Von Joachim Budde | 30.01.2015
    Die Adeliepinguine von Coulman Island leben in harschen Bedingungen. Nicht genug, dass auf der Insel im Rossmeer vor der Küste der Antarktis tiefste Temperaturen und monatelang Dunkelheit herrschen – die Gletscher der Insel reichen bis ans Wasser. Das macht es den Vögeln schwer, Nistmaterial zu finden. Denn sie benötigen eisfreie Flächen um zu brüten, sagt Professor David Lambert von der Griffith University in Brisbane, Australien.
    "Die Pinguine sammeln Steine, wo Felsen durch den Eispanzer zutage treten. Die tragen sie zur Küste und bauen daraus auf dem Eis Steinnester, wie sie es auch in eisfreien Gebieten der Antarktis tun."
    Pinguine fliegen unter Wasser
    Die doppelt so großen Kaiserpinguine haben mit solchen Bedingungen keine Probleme. Sie legen ihre Eier weit entfernt vom Wasser auf dem Eis ab und brüten sie auf ihren Füßen aus, um sie vor Frost zu schützen. David Lambert und Kollegen eines internationalen Forscherteams haben die Genome der beiden Pinguinarten miteinander und mit denen von 46 anderen Vogelarten verglichen.
    "Wir haben uns eine Reihe von Genen angesehen, die für ihre Gestalt verantwortlich sind. Viele Gene in Adelie und Kaiserpinguinen sind für die Fettspeicherung verantwortlich, andere für die außergewöhnlichen vorderen Extremitäten. Die Leute sagen, Pinguine können nicht fliegen, dabei fliegen sie, nur eben unter Wasser."
    Die Forscher haben 17 Gene gefunden, die für die Gestalt der Vorderflossen verantwortlich sind.
    Eine anderes Beispiel: Die Federn der Tiere sind kurz, fest und dichtgepackt und eher wie Schuppen angeordnet als wie das Gefieder anderer Vögel. Adeliepinguine haben 13, Kaiserpinguine sogar 15 Gene, die für Beta-Keratin codieren – mehr als jeder andere Vogel. Aus diesen langkettigen Faserproteinen bestehen die Federn.
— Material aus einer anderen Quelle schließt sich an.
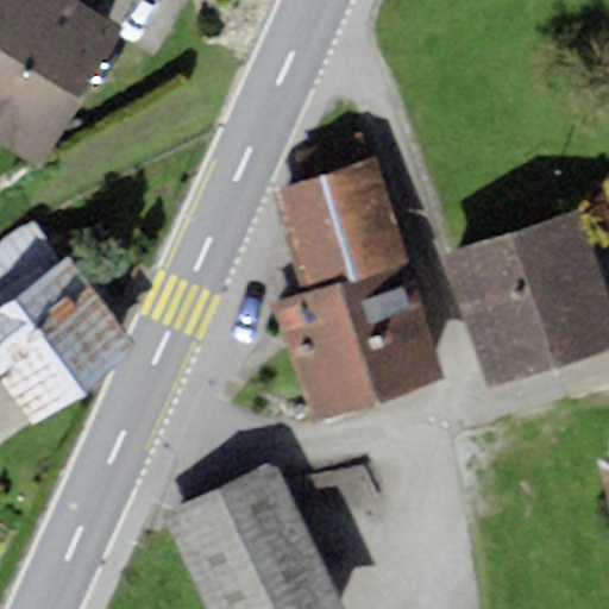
[(119,27),(73,0),(0,0),(0,140),(37,163),(119,27)]
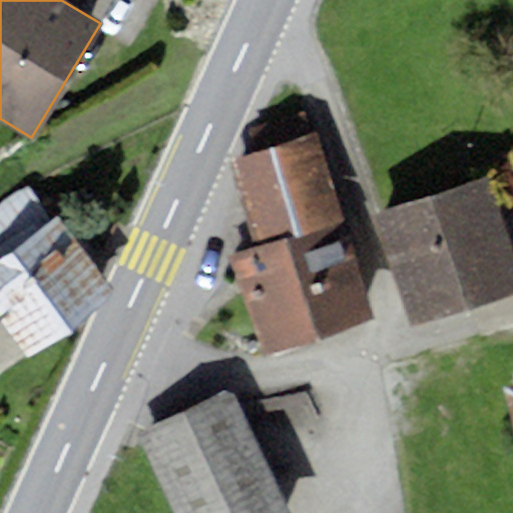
[(253,152),(228,160),(258,246),(344,218),(317,133),(310,136),(302,112),(246,130),(253,152)]
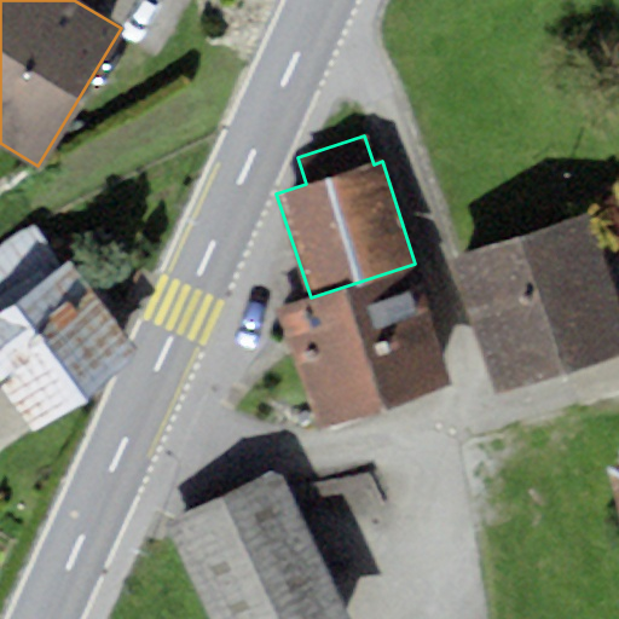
[(618,300),(591,214),(452,259),(496,395),(618,356),(618,300)]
    Die Genom-Analysen erlaubten den Wissenschaftlern außerdem Aussagen über die Geschichte der Arten, sagt Professor Carsten Rahbek vom Naturkundemuseum in Kopenhagen. Auch er hat an dem Projekt mitgearbeitet:
    "Klassischen Ornithologiebüchern zufolge entstanden Pinguine ziemlich bald nach den Straußenvögeln. Strauße reichen mit am weitesten zurück auf dem Stammbaum der Vögel. Jetzt wissen wir aber, dass Pinguine und Strauße viel weiter auseinanderliegen. Die Ursprünge der Pinguine liegen erst vor etwa 65 Millionen Jahren. Das hat viele Leute überrascht."
    Zukunft sieht düster aus
    Die Pinguine, die wir heute kennen, entstanden sogar erst vor elf bis 16 Millionen Jahren. Seitdem haben Klimaveränderungen immer wieder auch die Zahl der Tiere beeinflusst. Während der letzten großen Eiszeit vor rund 20.000 Jahren etwa wuchs die Population der Kaiserpinguine. Die der Adeliepinguine sei hingegen stark geschrumpft, sagt David Lambert.
    "Die Antarktis war fast vollständig mit Gletschern bedeckt. Danach stiegen die Temperaturen in relativ kurzer Zeit um etwa zehn Grad. In den Genen finden wir Nachweise, dass dann auch die Population der Adeliepinguine wieder gewachsen ist."
    Der Evolutionsbiologe vermutet, dass die Adeliepinguine die Kälteperiode lediglich überlebten, weil sie Steine für ihre Nester sammelten, wie sie es noch heute auf der Gletscherinsel Coulman Island tun.
    Für die Kaiserpinguine sieht die Zukunft weitaus düsterer aus als die Vergangenheit.
    "Sie können in keine kältere Gegend ausweichen. Ihr Fortpflanzungsverhalten ist komplett mit dem Gletschereis verknüpft. Das Eis schwindet, darum ist das Schicksal der Tiere düster – es sei denn, sie können ihr Brutverhalten durch einen überraschenden Prozess schnell anpassen."
    Doch das hält Lambert für unwahrscheinlich. Die Erde erwärmt sich schlicht zu schnell, es sei denn, der Mensch steuert sofort gegen.